#### [Exercise prompt]
Without copying any pictures, restate exactly the lines from the start of the records through the line containing "Κατάλογος παρουσίασης".

Extracted page text data
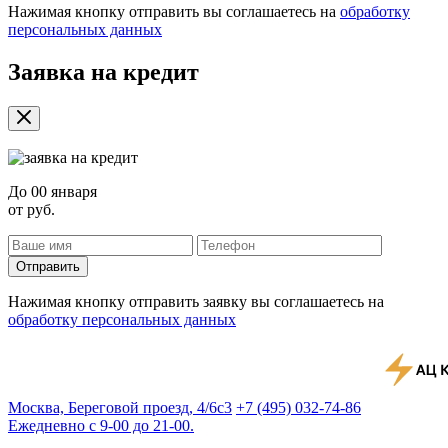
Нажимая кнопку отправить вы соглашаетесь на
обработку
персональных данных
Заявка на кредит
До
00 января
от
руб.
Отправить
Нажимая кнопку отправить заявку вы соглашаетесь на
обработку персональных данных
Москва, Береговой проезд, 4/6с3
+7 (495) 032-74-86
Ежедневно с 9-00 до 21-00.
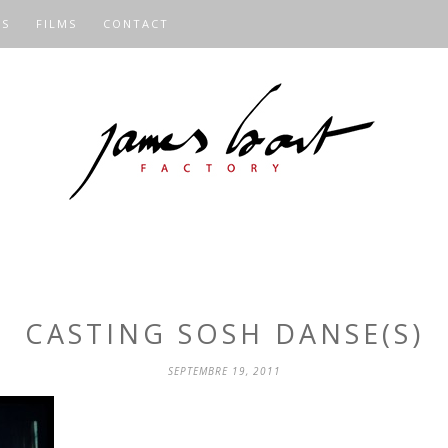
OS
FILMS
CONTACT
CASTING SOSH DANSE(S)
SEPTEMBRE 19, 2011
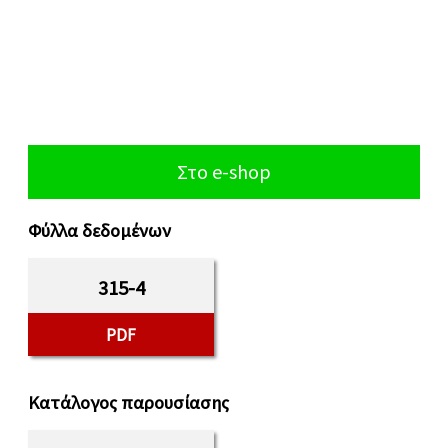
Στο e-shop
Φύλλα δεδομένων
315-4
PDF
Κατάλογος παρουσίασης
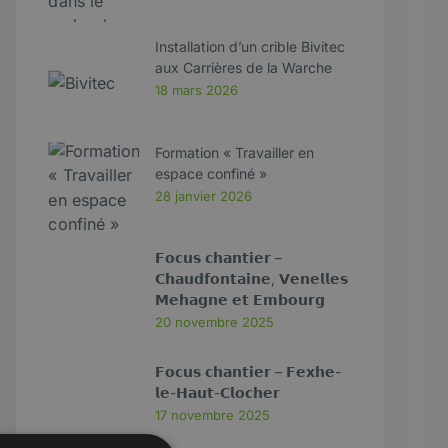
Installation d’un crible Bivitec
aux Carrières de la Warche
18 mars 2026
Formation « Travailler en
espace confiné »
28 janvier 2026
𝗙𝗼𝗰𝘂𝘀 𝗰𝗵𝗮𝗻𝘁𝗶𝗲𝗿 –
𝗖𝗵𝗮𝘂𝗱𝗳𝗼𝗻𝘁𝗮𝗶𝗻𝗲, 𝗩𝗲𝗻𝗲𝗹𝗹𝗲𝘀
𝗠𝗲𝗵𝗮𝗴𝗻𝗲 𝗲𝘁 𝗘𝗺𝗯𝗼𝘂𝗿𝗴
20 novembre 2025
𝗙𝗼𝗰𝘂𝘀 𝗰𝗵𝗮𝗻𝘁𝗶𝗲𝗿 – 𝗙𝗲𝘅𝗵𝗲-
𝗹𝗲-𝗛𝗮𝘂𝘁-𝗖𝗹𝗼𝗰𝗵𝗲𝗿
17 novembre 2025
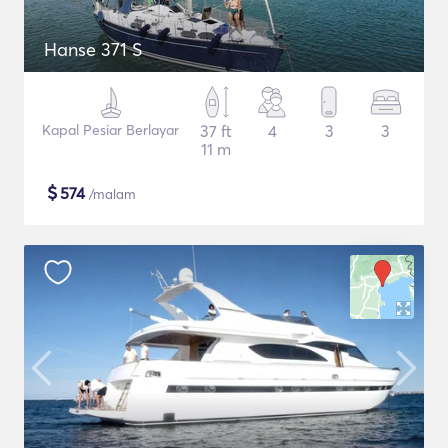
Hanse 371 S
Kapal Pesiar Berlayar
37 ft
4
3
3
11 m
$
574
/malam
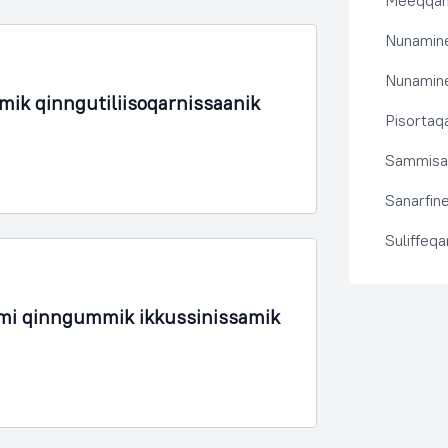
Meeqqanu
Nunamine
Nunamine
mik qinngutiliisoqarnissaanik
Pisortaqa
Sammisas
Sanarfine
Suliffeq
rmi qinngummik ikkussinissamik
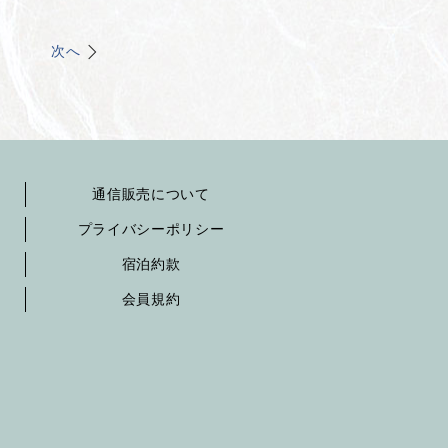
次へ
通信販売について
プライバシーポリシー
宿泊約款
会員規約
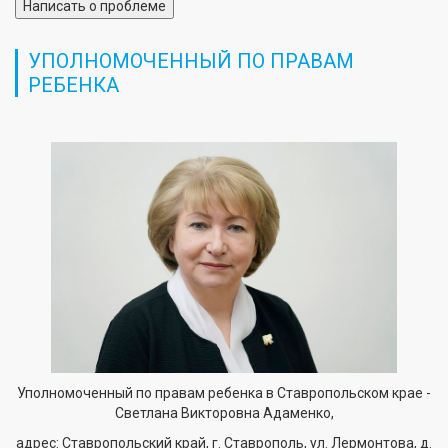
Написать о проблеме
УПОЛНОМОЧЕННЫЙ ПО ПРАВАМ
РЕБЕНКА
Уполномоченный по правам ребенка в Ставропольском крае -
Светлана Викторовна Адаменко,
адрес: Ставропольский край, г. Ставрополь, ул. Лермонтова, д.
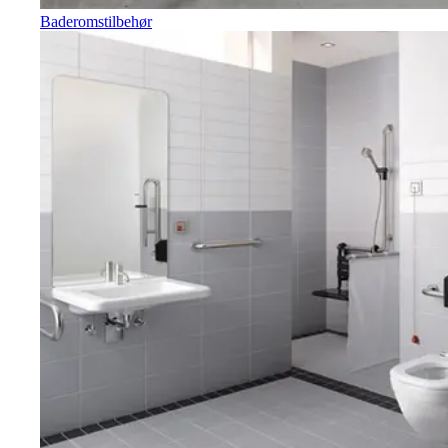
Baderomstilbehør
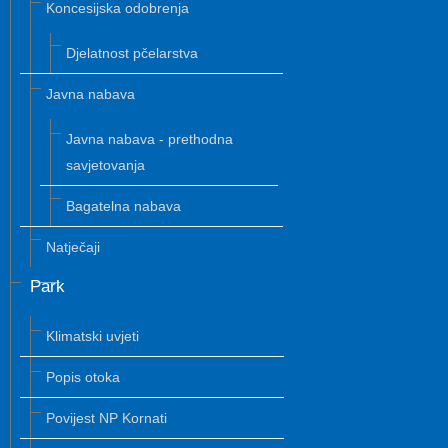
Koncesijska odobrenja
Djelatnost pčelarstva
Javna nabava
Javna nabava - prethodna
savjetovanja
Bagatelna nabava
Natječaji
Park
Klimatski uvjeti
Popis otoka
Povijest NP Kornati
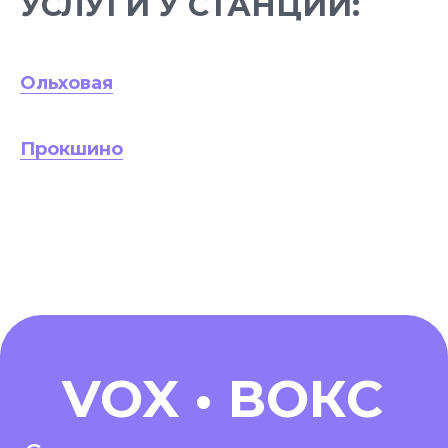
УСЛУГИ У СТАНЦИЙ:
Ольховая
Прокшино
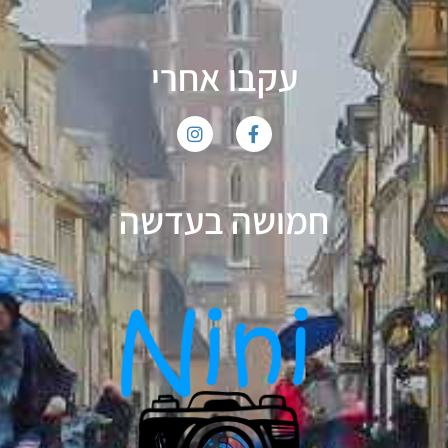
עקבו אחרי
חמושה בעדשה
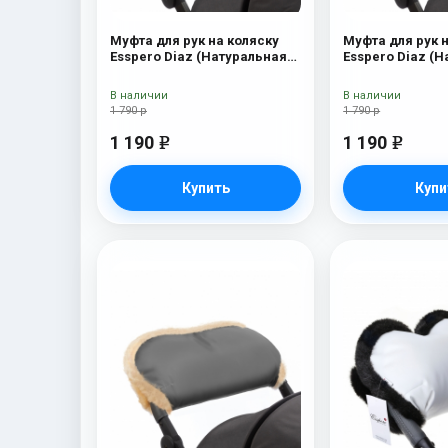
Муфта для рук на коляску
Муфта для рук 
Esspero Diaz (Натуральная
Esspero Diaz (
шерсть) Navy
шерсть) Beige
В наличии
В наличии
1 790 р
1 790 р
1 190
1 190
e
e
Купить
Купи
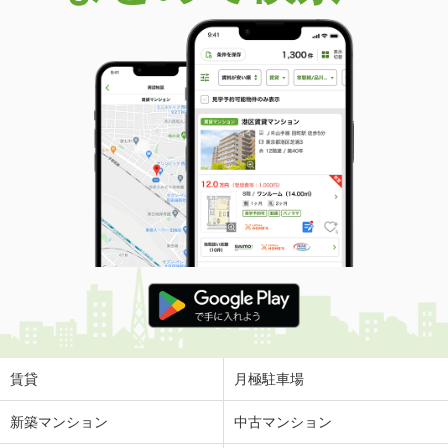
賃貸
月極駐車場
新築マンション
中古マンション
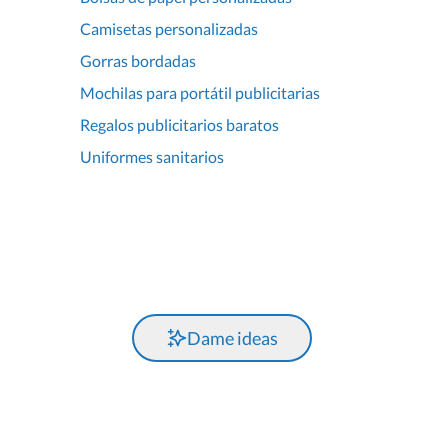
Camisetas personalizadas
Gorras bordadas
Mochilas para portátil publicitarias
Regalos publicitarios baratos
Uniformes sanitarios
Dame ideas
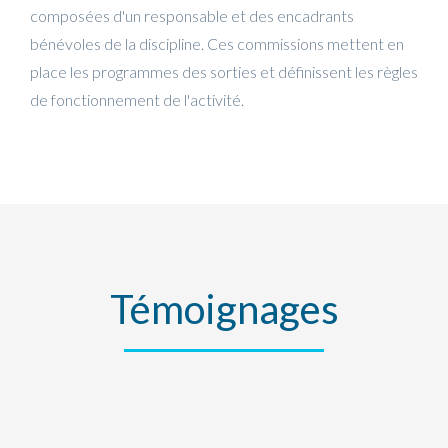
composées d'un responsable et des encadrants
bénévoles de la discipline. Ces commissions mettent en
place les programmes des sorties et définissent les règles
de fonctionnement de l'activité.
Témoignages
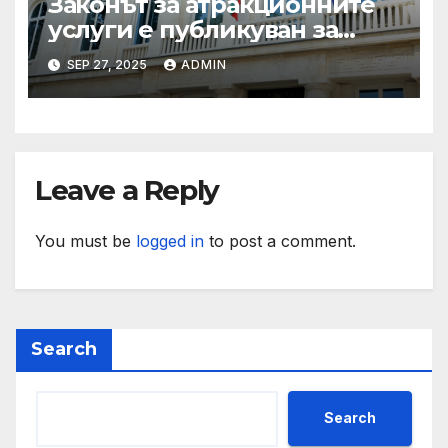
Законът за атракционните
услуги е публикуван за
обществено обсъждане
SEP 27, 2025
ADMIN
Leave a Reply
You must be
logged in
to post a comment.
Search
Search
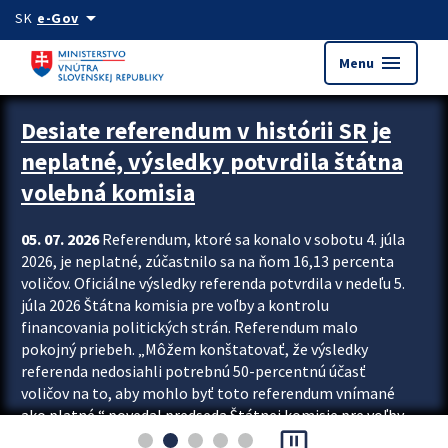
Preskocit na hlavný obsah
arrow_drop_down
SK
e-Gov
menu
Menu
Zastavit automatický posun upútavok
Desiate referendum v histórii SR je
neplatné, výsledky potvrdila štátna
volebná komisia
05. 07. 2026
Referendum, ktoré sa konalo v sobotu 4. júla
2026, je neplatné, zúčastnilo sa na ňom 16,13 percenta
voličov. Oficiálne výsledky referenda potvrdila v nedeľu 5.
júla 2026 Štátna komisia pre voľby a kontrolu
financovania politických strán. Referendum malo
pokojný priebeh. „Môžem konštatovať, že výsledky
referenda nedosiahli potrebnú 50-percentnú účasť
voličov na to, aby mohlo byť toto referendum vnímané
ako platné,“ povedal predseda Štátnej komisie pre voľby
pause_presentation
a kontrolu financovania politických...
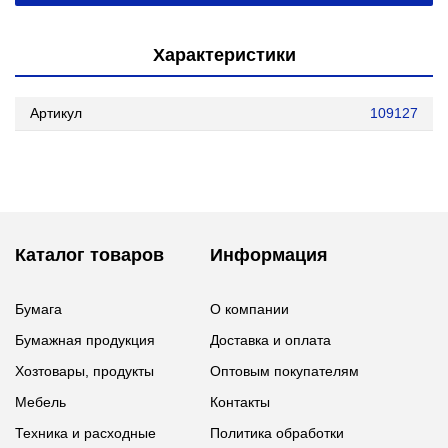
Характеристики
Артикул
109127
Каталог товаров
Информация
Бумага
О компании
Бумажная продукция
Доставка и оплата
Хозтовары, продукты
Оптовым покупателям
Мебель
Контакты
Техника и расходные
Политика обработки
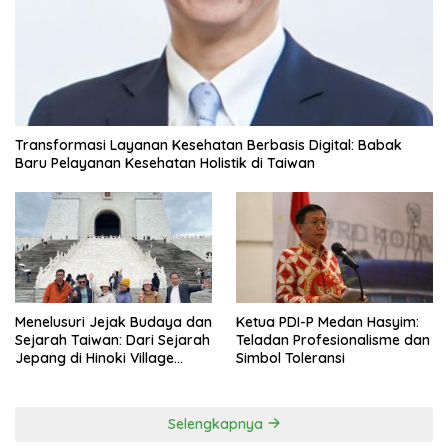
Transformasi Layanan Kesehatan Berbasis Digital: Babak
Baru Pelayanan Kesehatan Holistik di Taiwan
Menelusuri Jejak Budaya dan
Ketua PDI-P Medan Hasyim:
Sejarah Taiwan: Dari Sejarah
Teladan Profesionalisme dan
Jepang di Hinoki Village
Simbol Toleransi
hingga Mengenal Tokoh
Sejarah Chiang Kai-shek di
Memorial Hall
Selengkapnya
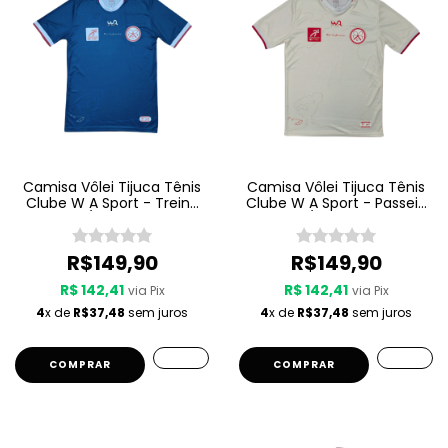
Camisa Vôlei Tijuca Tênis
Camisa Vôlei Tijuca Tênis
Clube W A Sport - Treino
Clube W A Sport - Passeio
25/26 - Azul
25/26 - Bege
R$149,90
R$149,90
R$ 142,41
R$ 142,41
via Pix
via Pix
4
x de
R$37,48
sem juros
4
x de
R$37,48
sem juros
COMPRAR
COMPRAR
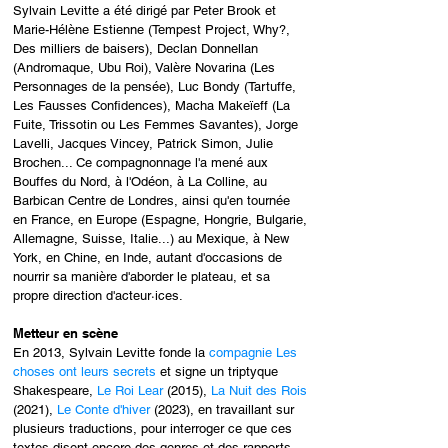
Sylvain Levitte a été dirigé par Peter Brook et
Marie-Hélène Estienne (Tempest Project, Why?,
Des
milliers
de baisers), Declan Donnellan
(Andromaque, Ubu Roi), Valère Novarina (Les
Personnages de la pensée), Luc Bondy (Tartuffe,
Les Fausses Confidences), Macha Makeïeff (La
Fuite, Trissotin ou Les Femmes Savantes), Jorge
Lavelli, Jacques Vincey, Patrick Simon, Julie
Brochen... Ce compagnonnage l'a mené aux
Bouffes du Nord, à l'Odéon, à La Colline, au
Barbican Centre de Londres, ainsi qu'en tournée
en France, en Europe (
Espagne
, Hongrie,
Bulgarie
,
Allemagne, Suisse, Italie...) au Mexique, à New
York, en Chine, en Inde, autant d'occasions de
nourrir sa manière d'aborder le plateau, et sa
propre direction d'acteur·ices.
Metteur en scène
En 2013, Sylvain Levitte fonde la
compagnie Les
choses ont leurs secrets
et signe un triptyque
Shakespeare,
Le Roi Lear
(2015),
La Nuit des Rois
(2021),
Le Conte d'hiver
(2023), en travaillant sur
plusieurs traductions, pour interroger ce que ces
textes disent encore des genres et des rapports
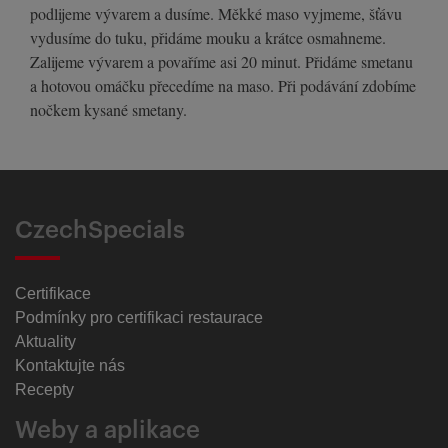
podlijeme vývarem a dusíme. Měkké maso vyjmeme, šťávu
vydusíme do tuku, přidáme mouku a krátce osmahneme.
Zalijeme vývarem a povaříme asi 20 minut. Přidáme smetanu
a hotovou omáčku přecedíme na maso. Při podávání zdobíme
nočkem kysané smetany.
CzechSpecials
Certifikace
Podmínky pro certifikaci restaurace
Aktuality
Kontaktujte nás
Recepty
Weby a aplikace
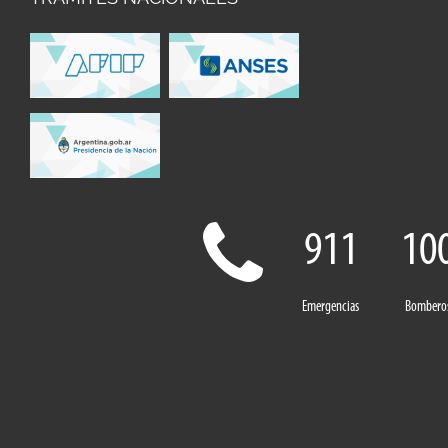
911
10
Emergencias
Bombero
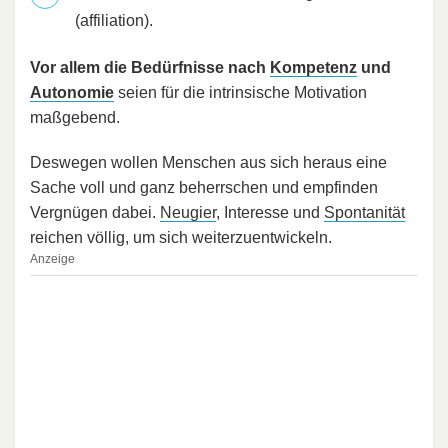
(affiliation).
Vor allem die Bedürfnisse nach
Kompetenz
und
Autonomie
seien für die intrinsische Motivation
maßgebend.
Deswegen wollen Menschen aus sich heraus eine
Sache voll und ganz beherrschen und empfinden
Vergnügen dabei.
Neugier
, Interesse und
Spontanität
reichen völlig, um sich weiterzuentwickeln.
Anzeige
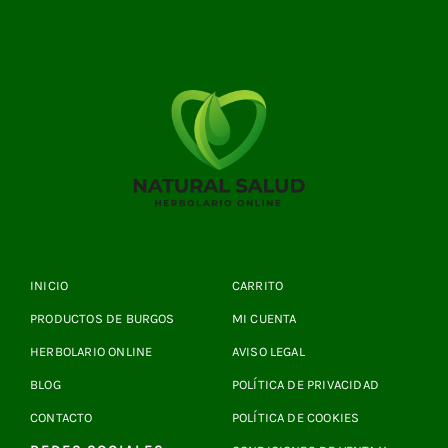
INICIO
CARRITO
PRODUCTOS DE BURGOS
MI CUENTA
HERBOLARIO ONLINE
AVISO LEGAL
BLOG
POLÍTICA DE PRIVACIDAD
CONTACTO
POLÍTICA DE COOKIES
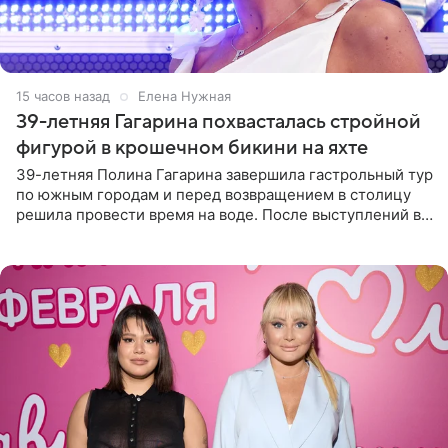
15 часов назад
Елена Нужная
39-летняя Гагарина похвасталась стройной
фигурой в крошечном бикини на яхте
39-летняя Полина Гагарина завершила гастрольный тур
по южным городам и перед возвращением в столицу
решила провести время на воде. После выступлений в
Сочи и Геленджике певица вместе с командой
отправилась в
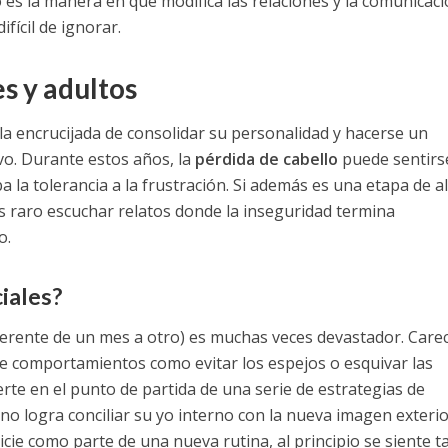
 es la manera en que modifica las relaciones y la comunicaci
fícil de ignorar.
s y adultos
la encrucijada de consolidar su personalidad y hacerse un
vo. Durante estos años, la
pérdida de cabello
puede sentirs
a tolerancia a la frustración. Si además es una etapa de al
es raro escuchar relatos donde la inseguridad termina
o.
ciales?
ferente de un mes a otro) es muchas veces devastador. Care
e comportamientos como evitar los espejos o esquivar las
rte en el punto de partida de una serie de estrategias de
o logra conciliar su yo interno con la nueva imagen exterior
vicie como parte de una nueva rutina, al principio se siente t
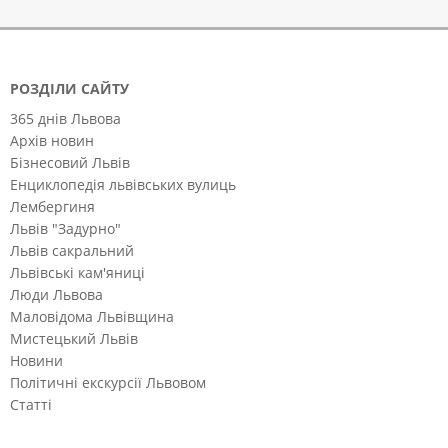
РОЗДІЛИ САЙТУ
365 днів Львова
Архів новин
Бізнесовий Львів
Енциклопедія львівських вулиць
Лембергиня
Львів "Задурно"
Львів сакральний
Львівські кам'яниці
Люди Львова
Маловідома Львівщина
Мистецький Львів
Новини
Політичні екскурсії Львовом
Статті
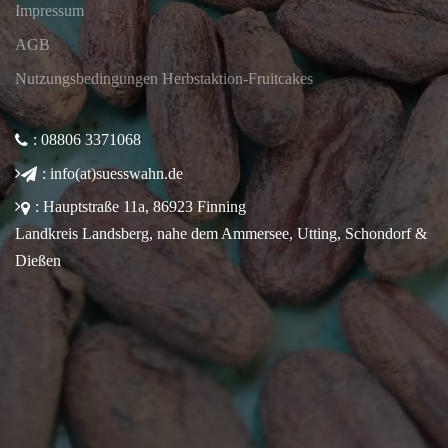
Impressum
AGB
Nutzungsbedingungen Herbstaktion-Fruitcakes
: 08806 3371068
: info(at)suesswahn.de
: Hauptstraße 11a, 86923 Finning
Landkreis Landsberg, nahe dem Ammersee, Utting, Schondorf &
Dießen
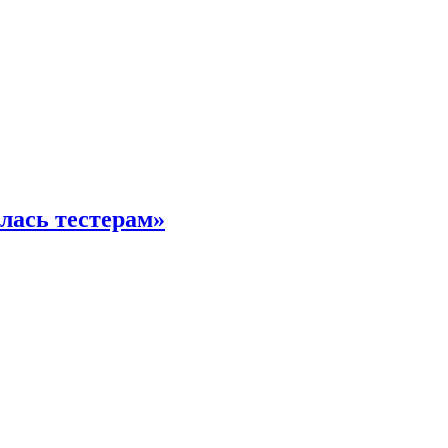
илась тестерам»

#### [Completed exercise]
Нажимая кнопку отправить вы соглашаетесь на
обработку
персональных данных
Заявка на кредит
До
00 января
от
руб.
Отправить
Нажимая кнопку отправить заявку вы соглашаетесь на
обработку персональных данных
Москва, Береговой проезд, 4/6с3
+7 (495) 032-74-86
Ежедневно с 9-00 до 21-00.
OS
FILMS
CONTACT
CASTING SOSH DANSE(S)
SEPTEMBRE 19, 2011
Στο e-shop
Φύλλα δεδομένων
315-4
PDF
Κατάλογος παρουσίασης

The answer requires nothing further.